Exercise data Block Start
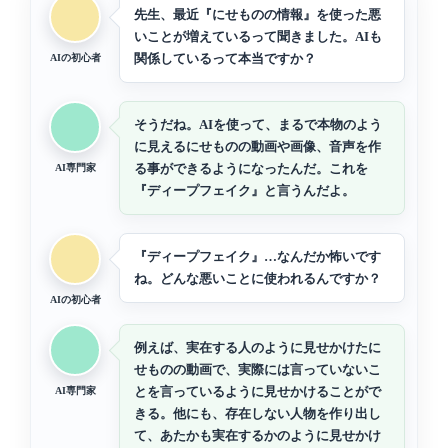
先生、最近『にせものの情報』を使った悪
いことが増えているって聞きました。AIも
関係しているって本当ですか？
AIの初心者
そうだね。AIを使って、まるで本物のよう
に見えるにせものの動画や画像、音声を作
る事ができるようになったんだ。これを
AI専門家
『ディープフェイク』と言うんだよ。
『ディープフェイク』…なんだか怖いです
ね。どんな悪いことに使われるんですか？
AIの初心者
例えば、実在する人のように見せかけたに
せものの動画で、実際には言っていないこ
とを言っているように見せかけることがで
AI専門家
きる。他にも、存在しない人物を作り出し
て、あたかも実在するかのように見せかけ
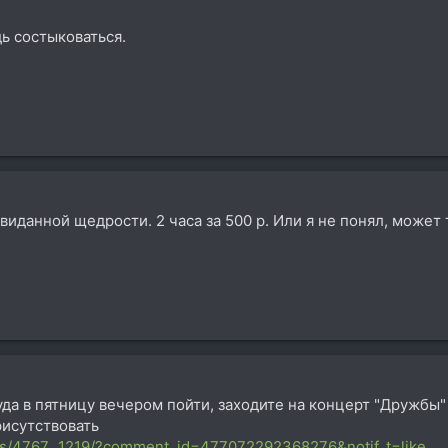
дь состыковаться.
иданной щедрости. 2 часа за 500 р. Или я не понял, может 
уда в пятницу вечером пойти, заходите на концерт "Дружбы"
исутствовать
ts/4767...1219/?comment_id=477072292368276&notif_t=like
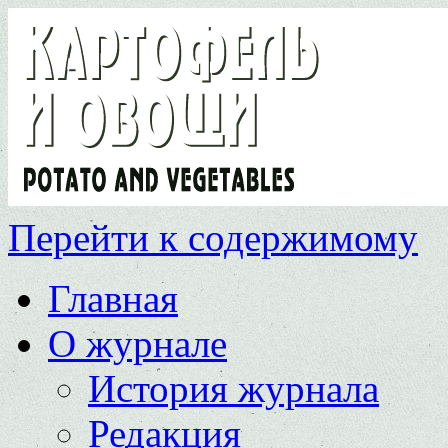
Перейти к содержимому
Главная
О журнале
История журнала
Редакция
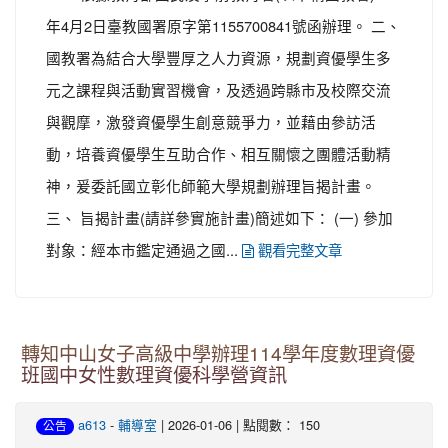
年4月2日臺教國署原字第1155700841號函辦理。 二、
國教署為結合大學豐厚之人力資源，規劃資優學生多
元之課程與活動實習機會，及透過跨縣市及校際交流
與觀摩，激發資優學生創意競爭力，並藉由參訪活
動，培養資優學生互助合作、相互關懷之團體活動精
神，爰委託國立彰化師範大學規劃辦理旨揭計畫。
三、 旨揭計畫(請詳參實施計畫)簡述如下： (一) 參加
對象：經本市鑑定通過之國...
觀看完整文章
轉知中山女子高級中學辦理114學年度數理資優
班國中女性數理資優科學營資訊
-
| 2026-01-06 | 點閱數： 150
a613
輔導室
公告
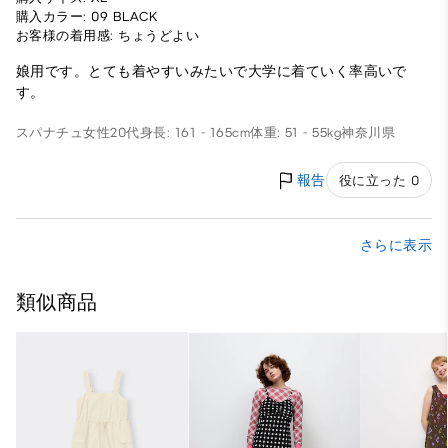
購入カラー: 09 BLACK
お客様の着用感: ちょうどよい
娘用です。とても着やすいみたいで大学に着ていく率高いで
す。
スパナチュ
女性
20代
身長: 161 - 165cm
体重: 51 - 55kg
神奈川県
報告
役に立った 0
さらに表示
類似商品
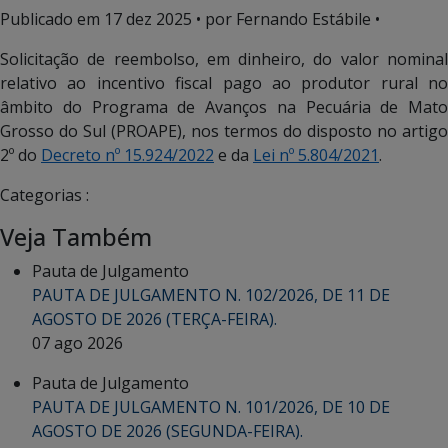
Publicado em
17 dez 2025
• por Fernando Estábile •
Solicitação de reembolso, em dinheiro, do valor nominal
relativo ao incentivo fiscal pago ao produtor rural no
âmbito do Programa de Avanços na Pecuária de Mato
Grosso do Sul (PROAPE), nos termos do disposto no artigo
2º do
Decreto nº 15.924/2022
e da
Lei nº 5.804/2021
.
Categorias :
Veja Também
Pauta de Julgamento
PAUTA DE JULGAMENTO N. 102/2026, DE 11 DE
AGOSTO DE 2026 (TERÇA-FEIRA).
07 ago 2026
Pauta de Julgamento
PAUTA DE JULGAMENTO N. 101/2026, DE 10 DE
AGOSTO DE 2026 (SEGUNDA-FEIRA).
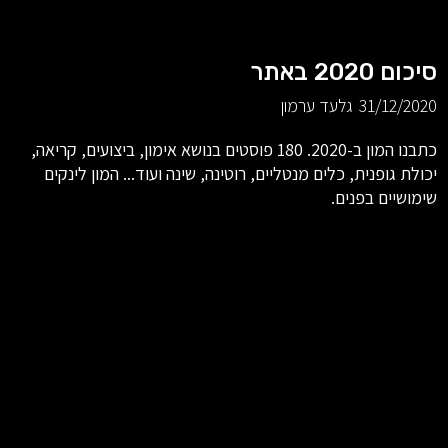
סיכום 2020 באתר
31/12/2020
גלעד ערמון
כתבנו המון ב-2020. 180 פוסטים בנושא אימון, ביצועים, קריאה,
יכולת גופנית, כלים מנטליים, רוטינה, שינה ועוד... המון לינקים
שימושיים בפנים.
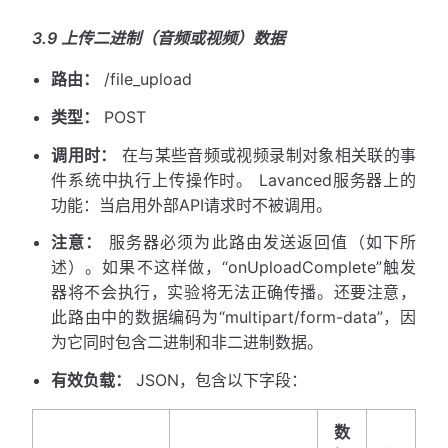
3.9 上传二进制（音频或视频）数据
路由：
/file_upload
类型：
POST
调用时：
在与某些音频或视频录制对象相关联的事
件系统中执行上传操作时。 Lavanced服务器上的
功能：当启用外部API请求时不被调用。
注意：
服务器必须为此路由发送返回值（如下所
述）。如果不这样做，“onUploadComplete”触发
器将不会执行，实验将无法正确传播。还要注意，
此路由中的数据编码为“multipart/form-data”，因
为它同时包含二进制和非二进制数据。
有效负载：
JSON，包含以下字段：
数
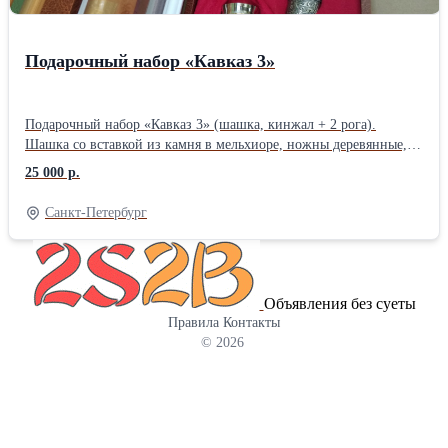
Подарочный набор «Кавказ 3»
Подарочный набор «Кавказ 3» (шашка, кинжал + 2 рога).
Шашка со вставкой из камня в мельхиоре, ножны деревянные,
обтянутые кожей и кинжал кавказский, вставка с камнем в
25 000 р.
мельхиоре. Детали украшений выполнены из мельхиора. Футляр
деревянный, с укладкой из красного бархата, крышка из
Санкт-Петербург
прозрачного стекла. Рога сувенирные КРС.
Объявления без суеты
Правила
Контакты
© 2026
Exercise data Block End
▶ **Work required**
All entries must be output exactly as they stand, and every picture must be left out.

▶ **Task output**
先生、最近『にせものの情報』を使った悪
いことが増えているって聞きました。AIも
関係しているって本当ですか？
AIの初心者
そうだね。AIを使って、まるで本物のよう
に見えるにせものの動画や画像、音声を作
る事ができるようになったんだ。これを
AI専門家
『ディープフェイク』と言うんだよ。
『ディープフェイク』…なんだか怖いです
ね。どんな悪いことに使われるんですか？
AIの初心者
例えば、実在する人のように見せかけたに
せものの動画で、実際には言っていないこ
とを言っているように見せかけることがで
AI専門家
きる。他にも、存在しない人物を作り出し
て、あたかも実在するかのように見せかけ
дь состыковаться.
иданной щедрости. 2 часа за 500 р. Или я не понял, может 
уда в пятницу вечером пойти, заходите на концерт "Дружбы"
исутствовать
ts/4767...1219/?comment_id=477072292368276&notif_t=like
Перейти к содержимому
Главная
О журнале
История журнала
Редакция
年4月2日臺教國署原字第1155700841號函辦理。 二、
國教署為結合大學豐厚之人力資源，規劃資優學生多
元之課程與活動實習機會，及透過跨縣市及校際交流
與觀摩，激發資優學生創意競爭力，並藉由參訪活
動，培養資優學生互助合作、相互關懷之團體活動精
神，爰委託國立彰化師範大學規劃辦理旨揭計畫。
三、 旨揭計畫(請詳參實施計畫)簡述如下： (一) 參加
對象：經本市鑑定通過之國...
觀看完整文章
轉知中山女子高級中學辦理114學年度數理資優
班國中女性數理資優科學營資訊
-
| 2026-01-06 | 點閱數： 150
a613
輔導室
公告
購入カラー: 09 BLACK
お客様の着用感: ちょうどよい
娘用です。とても着やすいみたいで大学に着ていく率高いで
す。
スパナチュ
女性
20代
身長: 161 - 165cm
体重: 51 - 55kg
神奈川県
報告
役に立った 0
さらに表示
類似商品
Publicado em
17 dez 2025
• por Fernando Estábile •
Solicitação de reembolso, em dinheiro, do valor nominal
relativo ao incentivo fiscal pago ao produtor rural no
âmbito do Programa de Avanços na Pecuária de Mato
Grosso do Sul (PROAPE), nos termos do disposto no artigo
2º do
Decreto nº 15.924/2022
e da
Lei nº 5.804/2021
.
Categorias :
Veja Também
Pauta de Julgamento
PAUTA DE JULGAMENTO N. 102/2026, DE 11 DE
AGOSTO DE 2026 (TERÇA-FEIRA).
07 ago 2026
Pauta de Julgamento
PAUTA DE JULGAMENTO N. 101/2026, DE 10 DE
AGOSTO DE 2026 (SEGUNDA-FEIRA).
סיכום 2020 באתר
31/12/2020
גלעד ערמון
כתבנו המון ב-2020. 180 פוסטים בנושא אימון, ביצועים, קריאה,
יכולת גופנית, כלים מנטליים, רוטינה, שינה ועוד... המון לינקים
שימושיים בפנים.
3.9 上传二进制（音频或视频）数据
路由：
/file_upload
类型：
POST
调用时：
在与某些音频或视频录制对象相关联的事
件系统中执行上传操作时。 Lavanced服务器上的
功能：当启用外部API请求时不被调用。
注意：
服务器必须为此路由发送返回值（如下所
述）。如果不这样做，“onUploadComplete”触发
器将不会执行，实验将无法正确传播。还要注意，
此路由中的数据编码为“multipart/form-data”，因
为它同时包含二进制和非二进制数据。
有效负载：
JSON，包含以下字段：
数
Подарочный набор «Кавказ 3»
Подарочный набор «Кавказ 3» (шашка, кинжал + 2 рога).
Шашка со вставкой из камня в мельхиоре, ножны деревянные,
обтянутые кожей и кинжал кавказский, вставка с камнем в
25 000 р.
мельхиоре. Детали украшений выполнены из мельхиора. Футляр
деревянный, с укладкой из красного бархата, крышка из
Санкт-Петербург
прозрачного стекла. Рога сувенирные КРС.
Объявления без суеты
Правила
Контакты
© 2026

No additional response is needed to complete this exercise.